From the first day of Intro Psych, I marked Joanna as someone I wanted to meet. She’s just…interesting. For one thing, she’s one of the biggest girls I’ve ever seen. And I don’t mean in that euphemistic “she’s not fat, she’s big-boned” sort of way. I mean that she’s really just a big girl. Her legs are these sturdy, tanned columns beneath her boardshorts, gleaming with health and energy. Seriously—I don’t know if she oils them or what, but they totally gleam. She’s almost six feet tall, and she has this incredible white blond hair, which I’m pretty sure is real, since her blue eyes are framed by strikingly white eyelashes. I’ve always had this weird sensation that in another life, Joanna was a tree.
My New Agey parents would be proud.
“So, what about Nathan? What’s his deal?” Sydney asked, her eyes getting that weird glint again.
“Who’s Nathan?” Ellen glanced from me to Sydney, not liking being excluded.
Jenny briefly lifted her head, as though she were interested, but her scraggly red hair quickly fell back to cover her face.
“Are you kidding me? He’s only, like, the hottest freshman.” Sydney sighed dramatically, and I rolled my eyes. Couldn’t she find a guy her own age?
“He’s Andrew’s roommate,” I explained, since I didn’t think the description “hottest guy” would produce a police sketch artist’s likeness anytime soon. “He’s planning to be a math major.”
Joanna wrinkled her nose. “So hot but a little boring, huh?”
I could think of a lot of things to call Nathan, but oddly, “boring” wasn’t one of them. “More like self-righteous,” I said, and immediately felt a twinge of guilt. Not that I had any reason to feel guilty—I’m sure he’d said worse about me. And just because he helped me out when I was in a tight spot with my paper didn’t mean it was a betrayal to talk behind his back.

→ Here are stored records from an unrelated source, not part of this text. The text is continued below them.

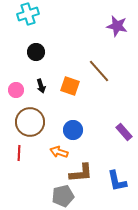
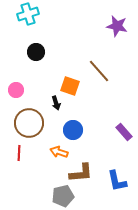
black arrow: moved 15 px right, 17 px down
brown circle: moved 1 px left, 1 px down
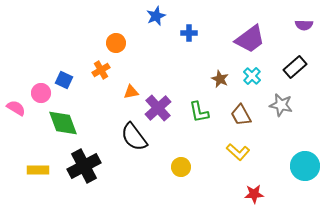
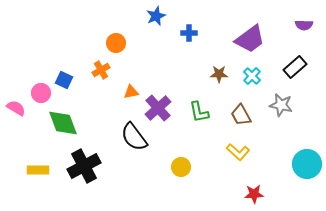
brown star: moved 1 px left, 5 px up; rotated 24 degrees counterclockwise
cyan circle: moved 2 px right, 2 px up
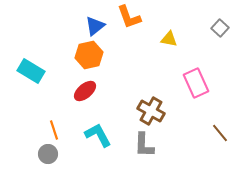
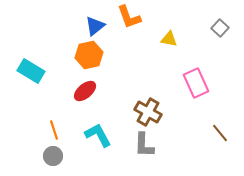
brown cross: moved 3 px left, 1 px down
gray circle: moved 5 px right, 2 px down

Right?
“Well, I wouldn’t exactly be asking him to give a guest lecture,” Sydney said with a lascivious smirk. “I’m sure we could find more interesting things to do.”
Gross.
“Okay, Mrs. Robinson,” I said. “Let’s get back on task.” Never thought I’d be saying that.
“Actually, I don’t really need any help in Intro Psych,” Ellen said. “I took AP psychology in high school.”
I had taken that class, too, and AP statistics. But I was here because I’d been coerced into it by Sydney’s conversational wizardry (and also, because Stiles didn’t believe in letting you “test out” of anything, a fact which I was totally cursing right now. Invent your own classes, my ass).
“So why did you bother to come?” I asked. Which, given the fact that I was here for pretty dubious reasons myself, was a little snarky. Like I cared.
“I don’t like to be left out,” Ellen said. Well, I guess admitting you have a problem is the first step toward getting help. “And I have some questions for Sydney. You’re applying to grad schools now, right? Do you have any tips that will help me when I apply in three years?”